Please allow me space in you news paper to comment on Mr. Simeon Hill’s land surveyor’s commission certificate.
In the March 17, 2006 issue of your newspaper under the title “Simeon Hill Responds” Mr. Hill published his “Lic’d Land Surveyor” certificate.
From the comments I have had on this certificate it appears that only Mr. Hill cannot read. Let me comment on it for his sake. The first paragraph says the Governor General has lawful authority to appoint any person whom he shall consider qualified to be a surveyor of land. The second paragraph says Mr. Simeon Nathaniel Hill is “so qualified”. Who determines this qualification? It continues in the third paragraph “NOW THEREFORE, I…Deputy Governor-General for the Island of Nevis by virtue of the aforesaid authority….” But this authority was given to the Governor-General of St. Kitts and Nevis as stated above, and not to the Deputy Governor–General for the Island of Nevis. Therefore the Deputy Governor-General has no legal authority to appoint land surveyors and in this exercise usurped the office of the Governor-General.

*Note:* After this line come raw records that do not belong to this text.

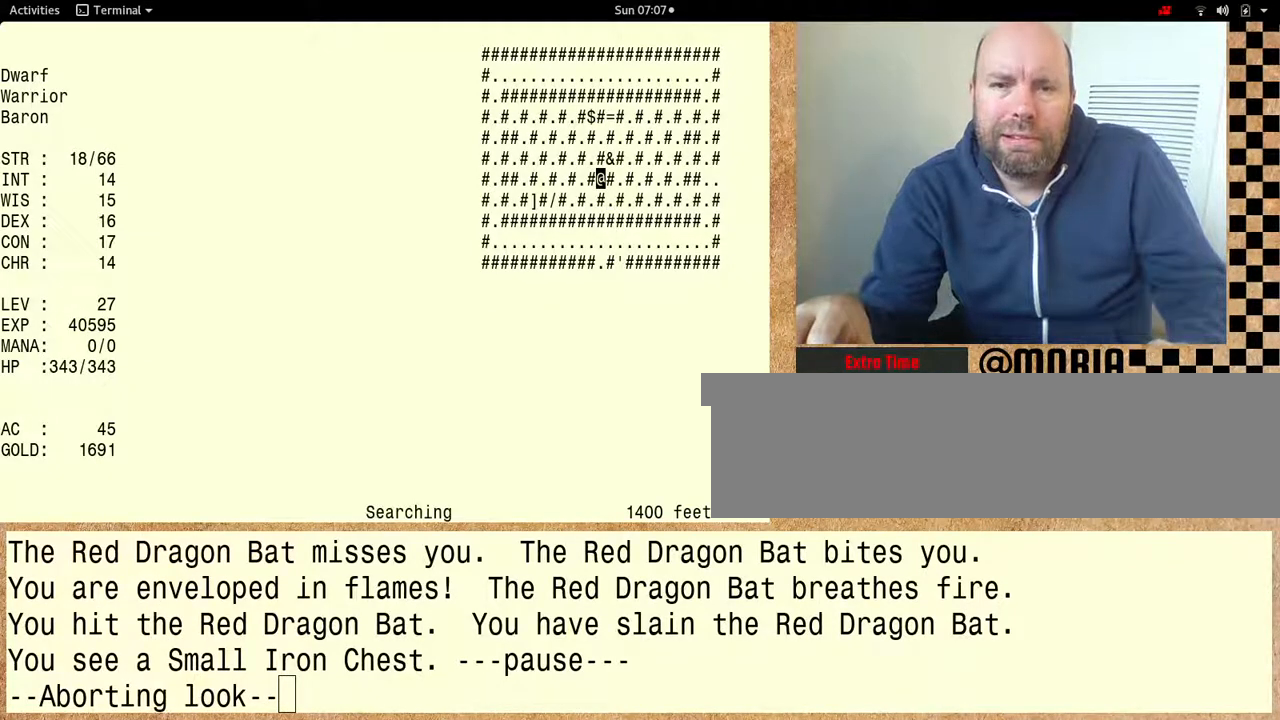
{"keys": ["shift"], "events": []}
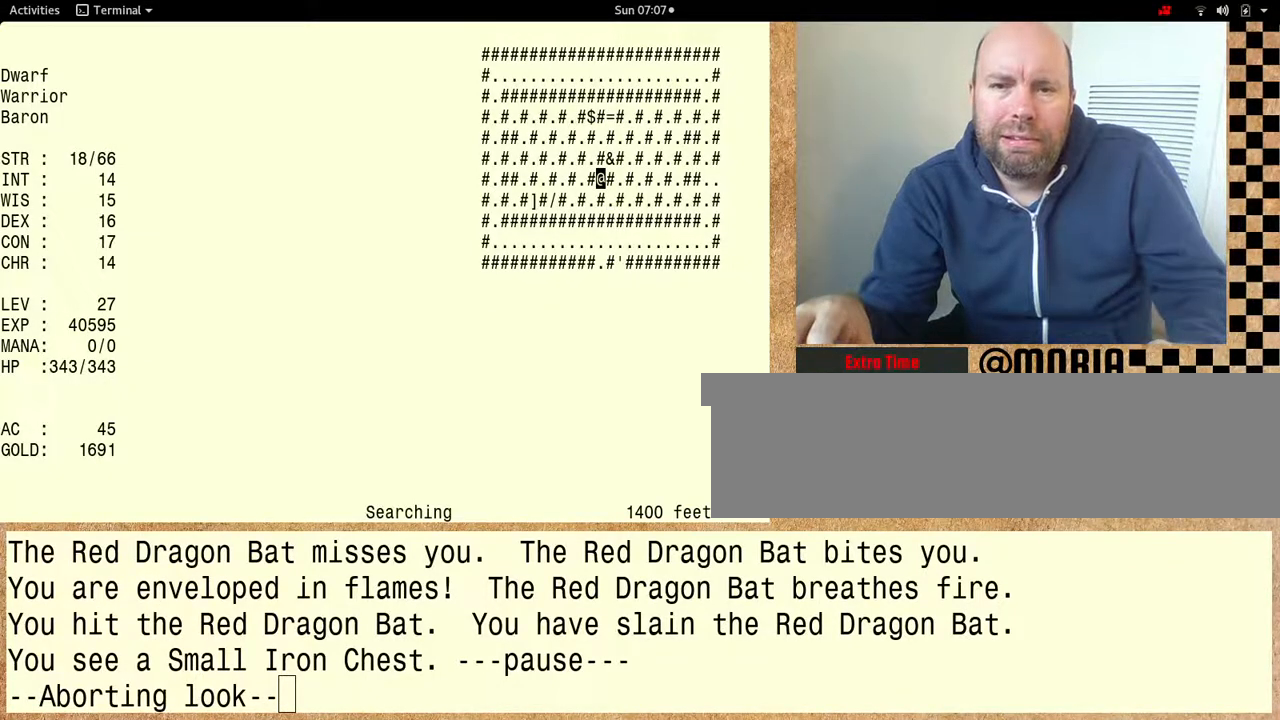
{"keys": ["shift"], "events": []}
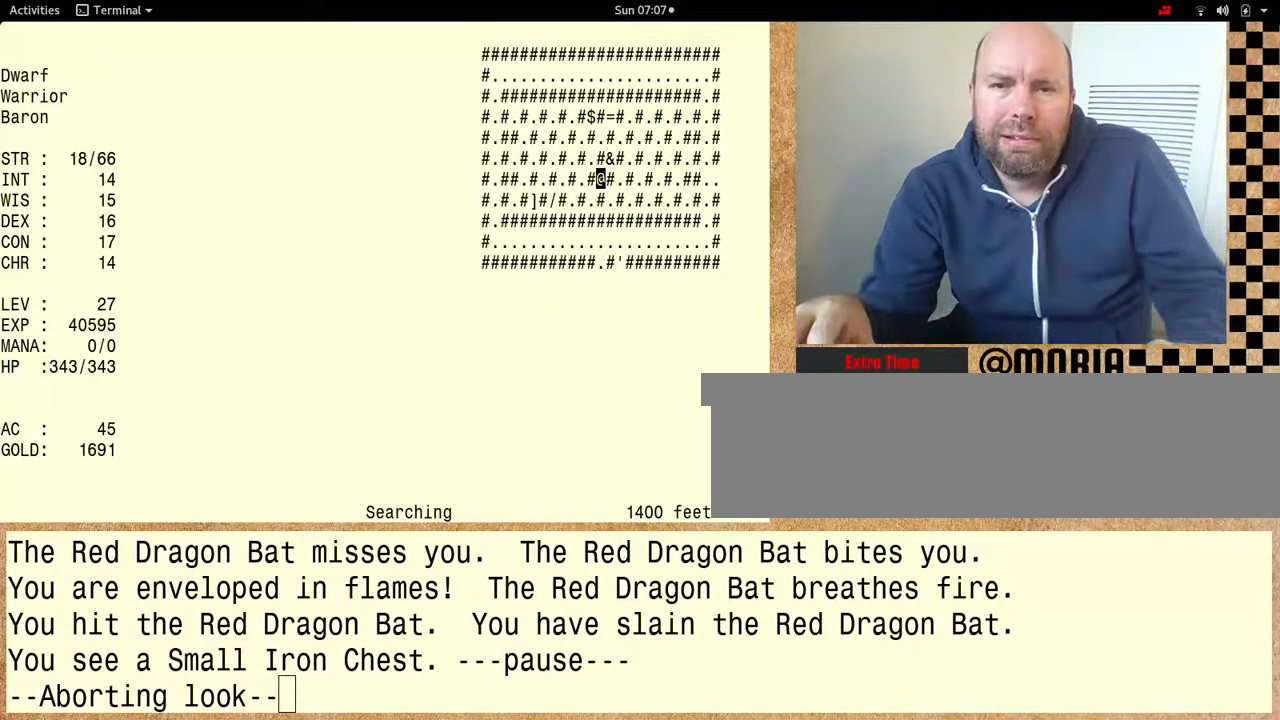
{"keys": ["shift"], "events": []}
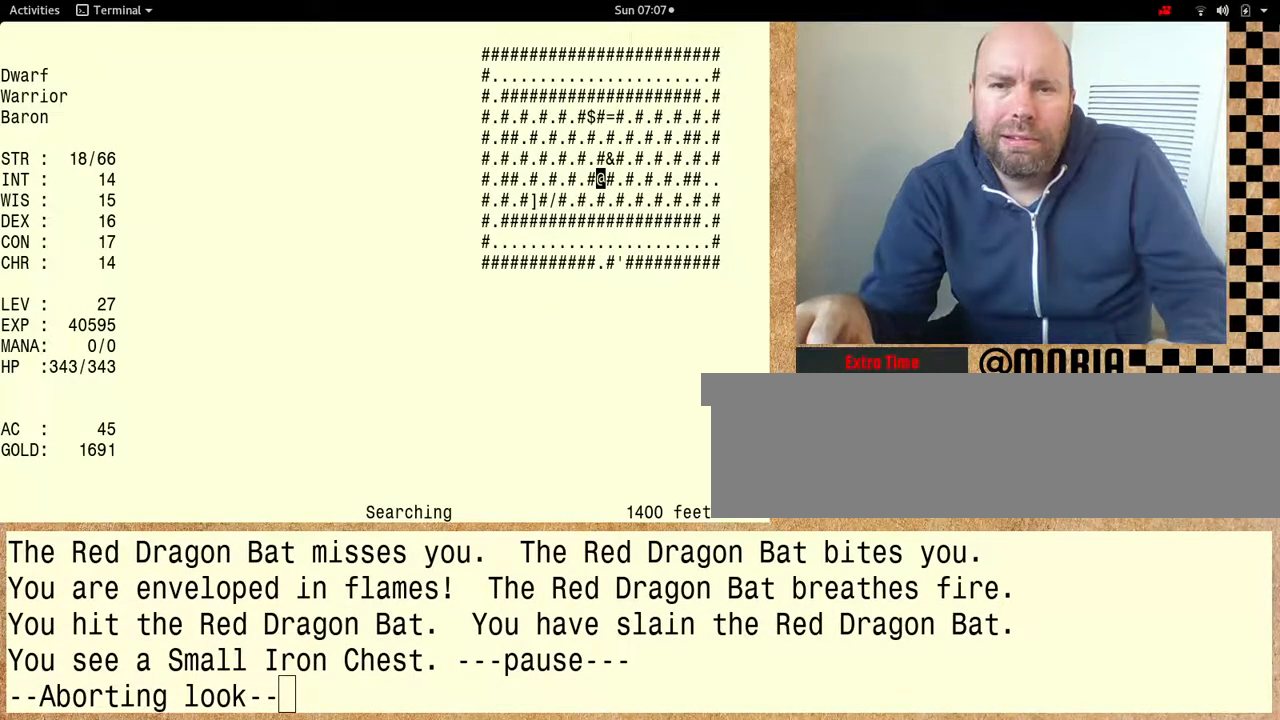
{"keys": ["shift"], "events": []}
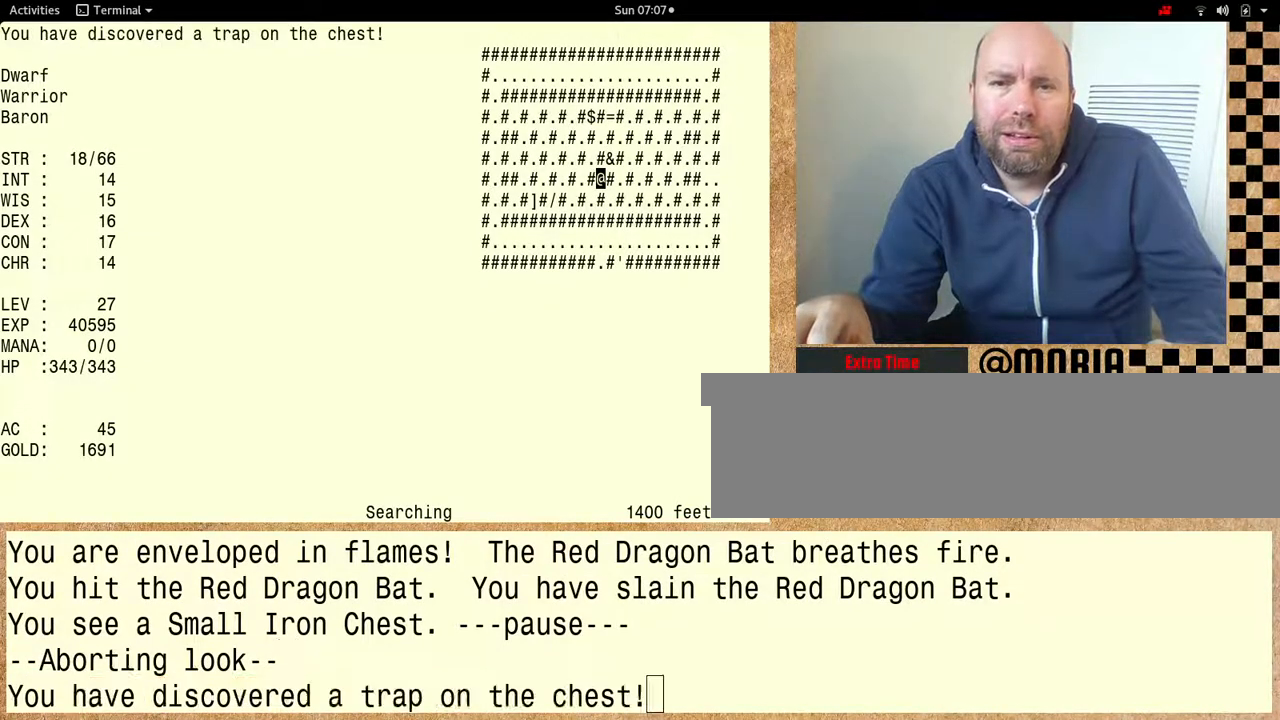
{"keys": ["shift"], "events": []}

We all know that the Deputy Governor-General for the Island of Nevis, like the Lieutenant (Deputy) Governors for the Provinces of Canada, does not deputize for the Governor-General and in fact that Deputy for Nevis never acted at any time as Governor-General.
At the time Mr. Hill received this piece of paper he would have known the case of his companion and senior at Nevis Housing and Land Development Corporation (NHLD) who was properly recommended for the Land Surveyors commission and was given a certificate and an oath form to take the oath of office before the Governor-General in St. Kitts. Petty politics prevailed and he was made to take the oath before the Deputy Governor-General for Nevis at the Education Department. Soon his principals in St. Kitts prepared other forms and had him take the Oath before the Governor- General. Now he jokingly says he has two licences –a Nevis licence and a St. .Kitts-Nevis licence.
Please bear with me while I labour the details leading up to this published piece of paper.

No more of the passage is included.